**Task statement:** Leave every picture out. Set down all the lines below exactly.

**Stored entries:**
* * * * * * * * *

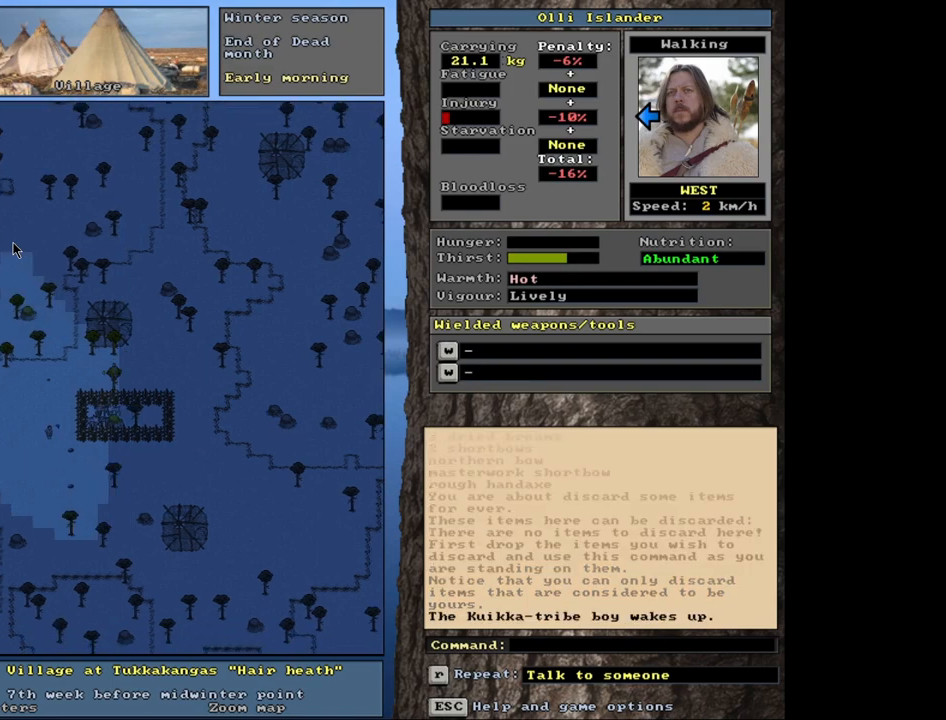
{"keys": ["ctrl_l"], "mouse": [], "events": []}
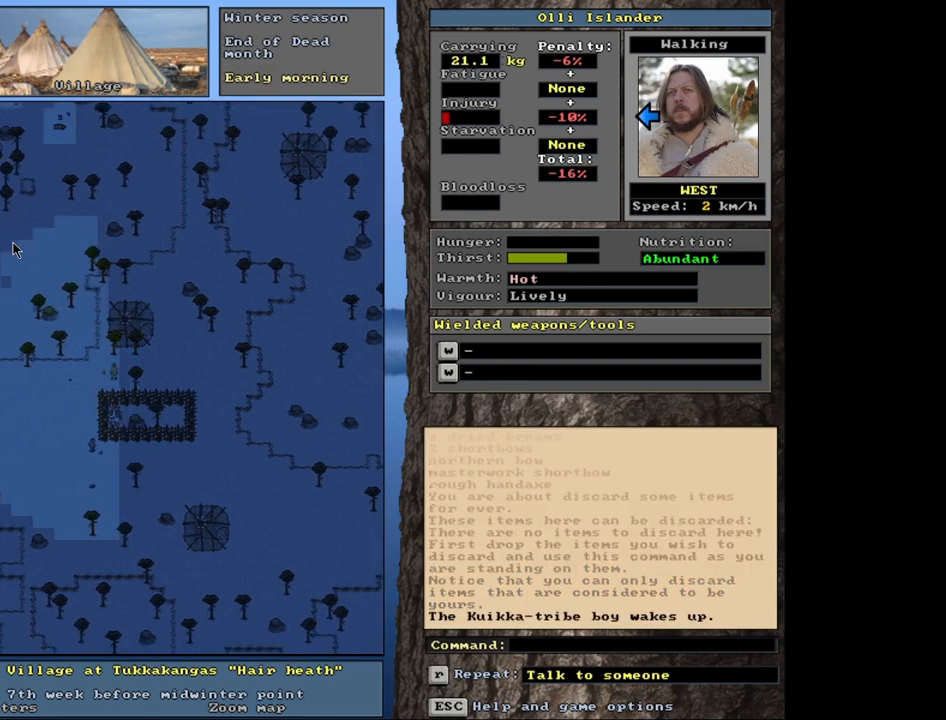
{"keys": ["ctrl_l"], "mouse": [], "events": []}
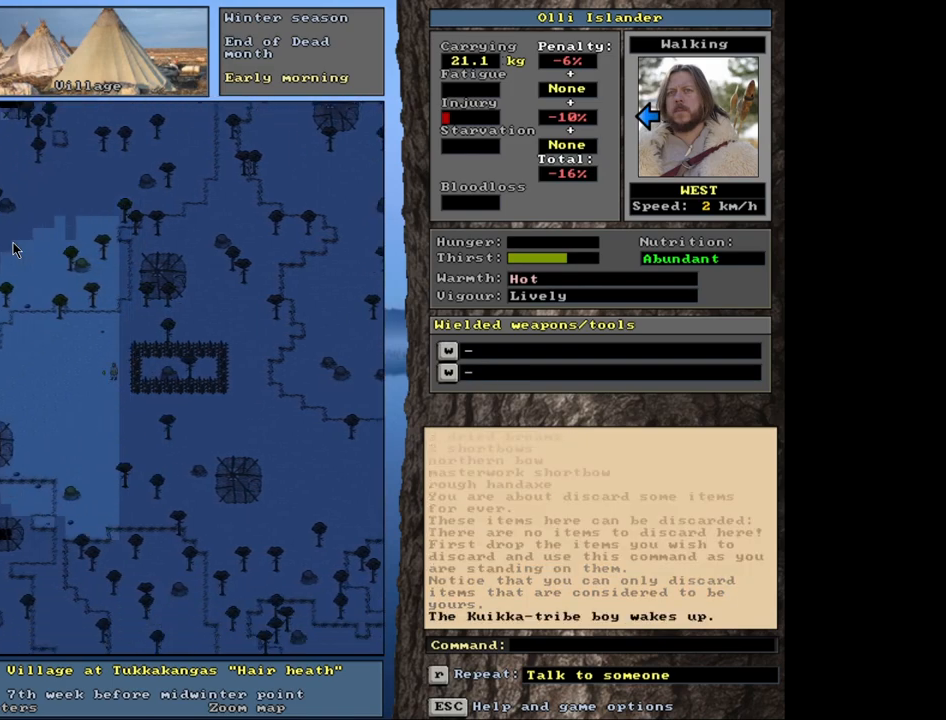
{"keys": ["ctrl_l"], "mouse": [], "events": []}
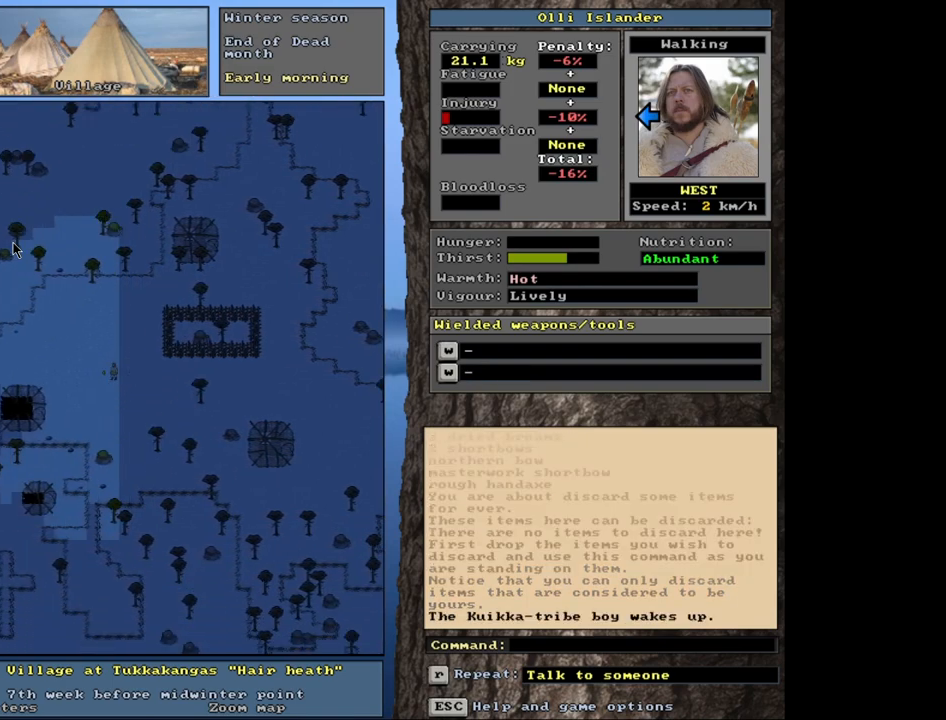
{"keys": ["ctrl_l"], "mouse": [], "events": []}
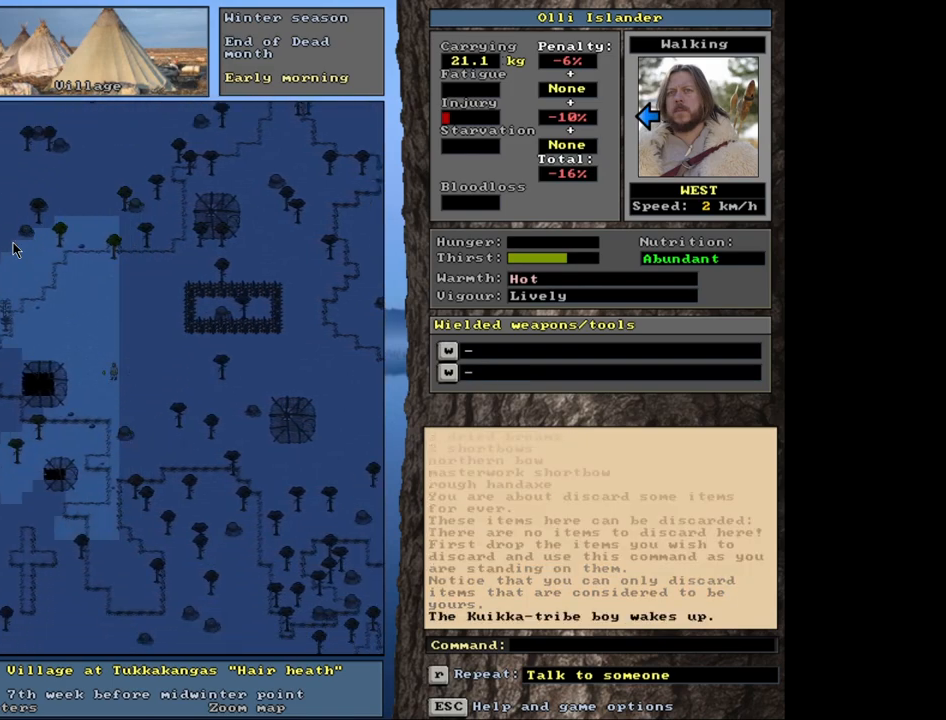
{"keys": ["ctrl_l"], "mouse": [], "events": []}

* * * * * * * * *

**Task answer:**
{"keys": ["ctrl_l"], "mouse": [], "events": []}
{"keys": ["ctrl_l"], "mouse": [], "events": []}
{"keys": ["ctrl_l"], "mouse": [], "events": []}
{"keys": ["ctrl_l"], "mouse": [], "events": []}
{"keys": ["ctrl_l"], "mouse": [], "events": []}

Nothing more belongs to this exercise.